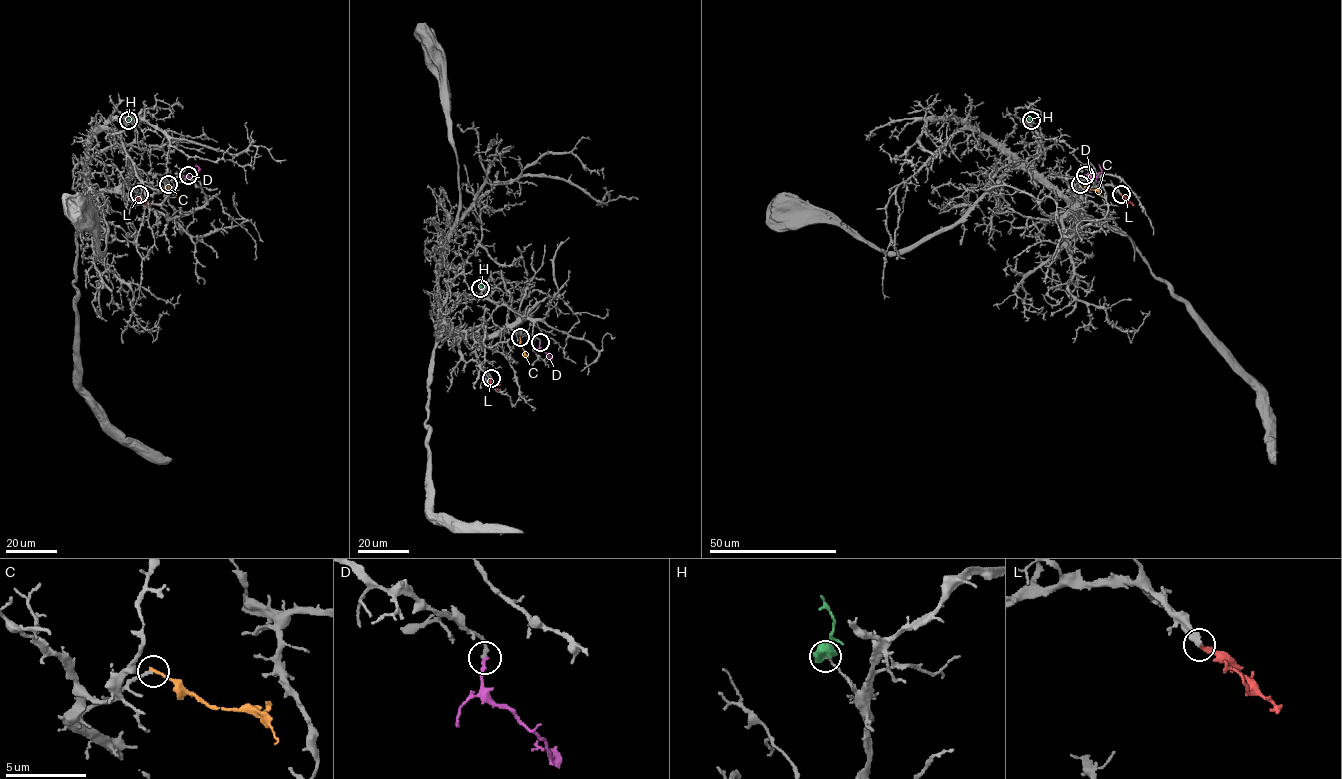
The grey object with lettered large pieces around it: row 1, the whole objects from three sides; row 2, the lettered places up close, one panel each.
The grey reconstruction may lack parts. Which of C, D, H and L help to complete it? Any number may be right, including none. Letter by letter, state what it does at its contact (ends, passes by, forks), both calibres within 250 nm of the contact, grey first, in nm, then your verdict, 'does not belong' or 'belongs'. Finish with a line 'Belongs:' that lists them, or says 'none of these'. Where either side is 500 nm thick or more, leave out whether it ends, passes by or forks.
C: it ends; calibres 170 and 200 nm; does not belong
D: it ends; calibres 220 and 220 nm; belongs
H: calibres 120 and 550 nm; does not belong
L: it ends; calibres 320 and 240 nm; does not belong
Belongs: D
= = = = = = =
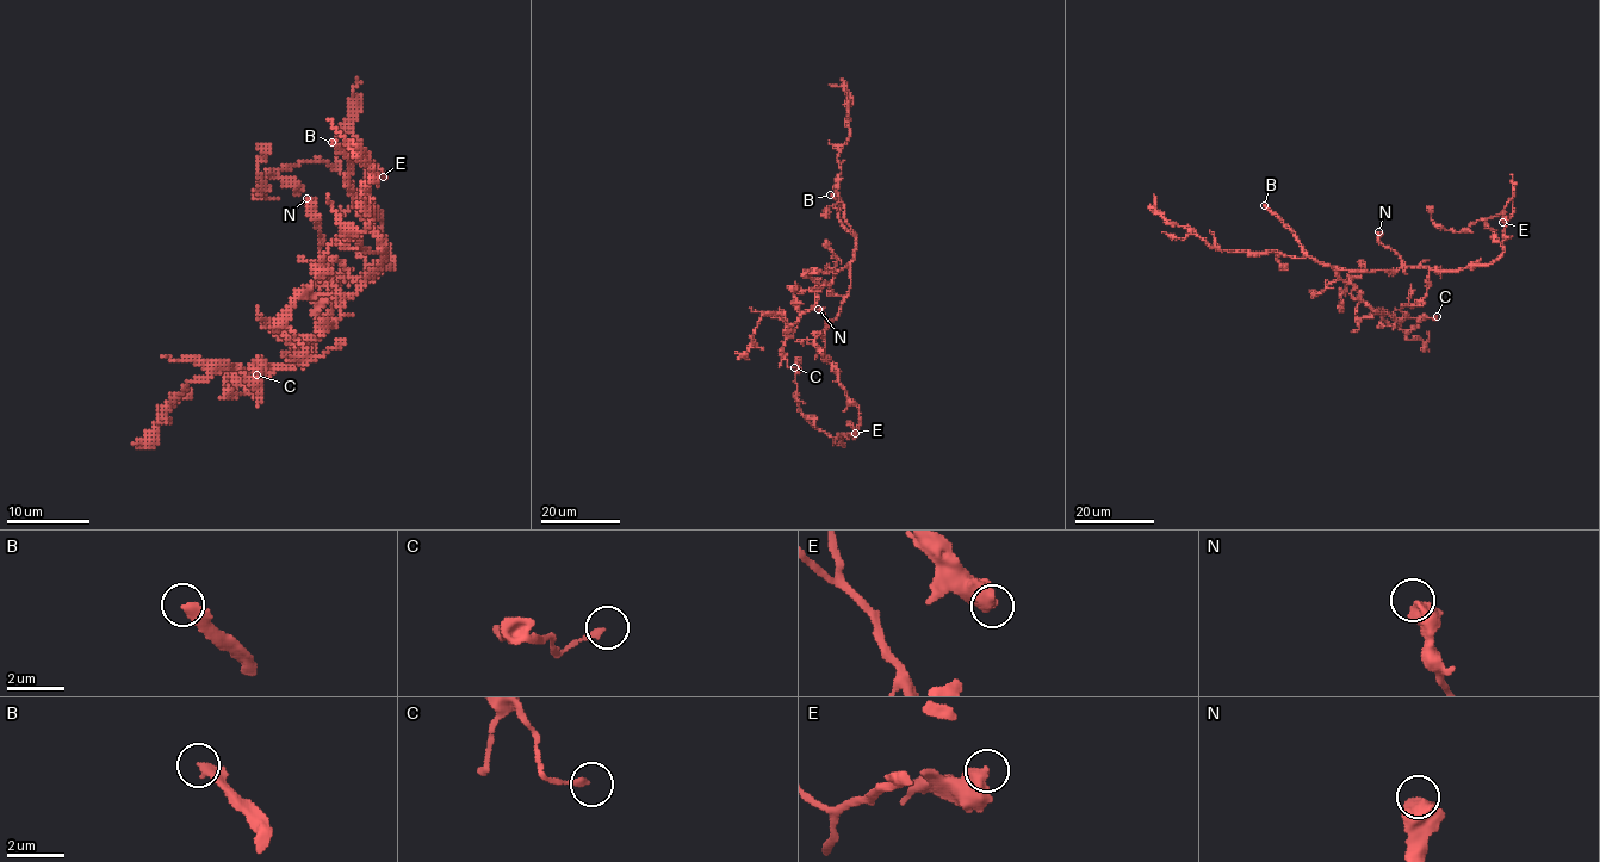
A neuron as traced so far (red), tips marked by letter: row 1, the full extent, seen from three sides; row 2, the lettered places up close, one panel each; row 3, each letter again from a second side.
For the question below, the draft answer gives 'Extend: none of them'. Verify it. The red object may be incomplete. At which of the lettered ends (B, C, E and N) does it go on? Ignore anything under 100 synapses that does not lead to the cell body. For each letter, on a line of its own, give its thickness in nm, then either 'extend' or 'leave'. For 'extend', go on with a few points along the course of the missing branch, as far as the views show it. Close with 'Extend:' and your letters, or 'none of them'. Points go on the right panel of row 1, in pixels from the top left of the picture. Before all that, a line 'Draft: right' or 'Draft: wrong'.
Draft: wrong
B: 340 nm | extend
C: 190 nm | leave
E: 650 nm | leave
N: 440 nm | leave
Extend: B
= = = = = = =
◆ YOUR TASK
Among the lines of the material, find those that hold the word "three" and copy them.

◆ RESPONSE TO THE EXERCISE
The grey object with lettered large pieces around it: row 1, the whole objects from three sides; row 2, the lettered places up close, one panel each.
A neuron as traced so far (red), tips marked by letter: row 1, the full extent, seen from three sides; row 2, the lettered places up close, one panel each; row 3, each letter again from a second side.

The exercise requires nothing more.